In part this is due to the economic downturn which has hit Peru on the back of the global financial crisis, but the market also faces challenges in persuading new subscribers to sign up as these are increasingly from rural areas. Most towns and cities already have high penetration rates leaving the remaining growth to come from more rural regions.
The mobile market was set to see a new operator and, at the time of going to print, the process to auction spectrum for a new operator had been restarted. We welcome the prospect of a new operator to bring further competition into the market and reinvigorate growth. With only two main operators in Peru, a third national player could provide the boost needed by the market and may even bring Peru back into the top half of our Business Environment Ratings.
Slow growth is not the only issue with operators reporting continual decreases in ARPUs. This does not bode well for future revenues for the operators, as none have successfully reported growth for around two years. The reasonable interest in mobile data services should help to further increase the operators’ ARPUs as spending increases. However, with much of the market’s remaining growth expected to come from rural areas the prospects for boosting ARPUs significantly are limited.

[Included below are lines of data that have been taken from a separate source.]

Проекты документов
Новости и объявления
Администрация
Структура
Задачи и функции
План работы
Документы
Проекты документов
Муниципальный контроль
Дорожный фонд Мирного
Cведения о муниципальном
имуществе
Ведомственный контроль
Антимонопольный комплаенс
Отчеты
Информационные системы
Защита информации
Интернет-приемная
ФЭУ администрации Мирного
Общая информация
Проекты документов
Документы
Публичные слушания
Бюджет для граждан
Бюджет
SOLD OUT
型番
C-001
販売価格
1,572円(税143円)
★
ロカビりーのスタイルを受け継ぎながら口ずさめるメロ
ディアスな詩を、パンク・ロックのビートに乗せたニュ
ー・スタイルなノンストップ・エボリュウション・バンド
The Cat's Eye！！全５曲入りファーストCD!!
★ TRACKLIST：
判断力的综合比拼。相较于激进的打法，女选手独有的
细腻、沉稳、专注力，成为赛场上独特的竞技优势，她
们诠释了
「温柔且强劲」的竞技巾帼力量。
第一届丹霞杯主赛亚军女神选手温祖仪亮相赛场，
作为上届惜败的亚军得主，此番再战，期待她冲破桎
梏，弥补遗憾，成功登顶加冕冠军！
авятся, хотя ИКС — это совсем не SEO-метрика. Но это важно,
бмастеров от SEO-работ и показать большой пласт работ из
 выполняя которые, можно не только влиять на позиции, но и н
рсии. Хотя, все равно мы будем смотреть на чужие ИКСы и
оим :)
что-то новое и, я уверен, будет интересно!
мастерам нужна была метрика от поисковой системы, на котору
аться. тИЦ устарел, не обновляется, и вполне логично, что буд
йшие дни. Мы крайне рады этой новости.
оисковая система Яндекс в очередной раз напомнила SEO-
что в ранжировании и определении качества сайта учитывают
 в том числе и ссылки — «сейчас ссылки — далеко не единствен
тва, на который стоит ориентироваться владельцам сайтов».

Meanwhile fixed-line operations continue to report robust growth, with competition to incumbent Telefónica del Perú (TdP) intensifying and bringing down its market share. Surprisingly, it has been mobile operator Claro, whose fixed-wireless operations launched in Q209, that has been one of the main drivers of the market’s continued growth. We do not forecast a decline for the Peruvian fixed-line market over the next five years but a sharp slowdown is already taking place. Alternative technologies such as fixed-wireless will be key to continuing the market’s growth as traditional wireline services decline. To some extent the demand for broadband will also boost fixed-line connections but, in the long run, the broadband market will far outreach demand for fixed lines.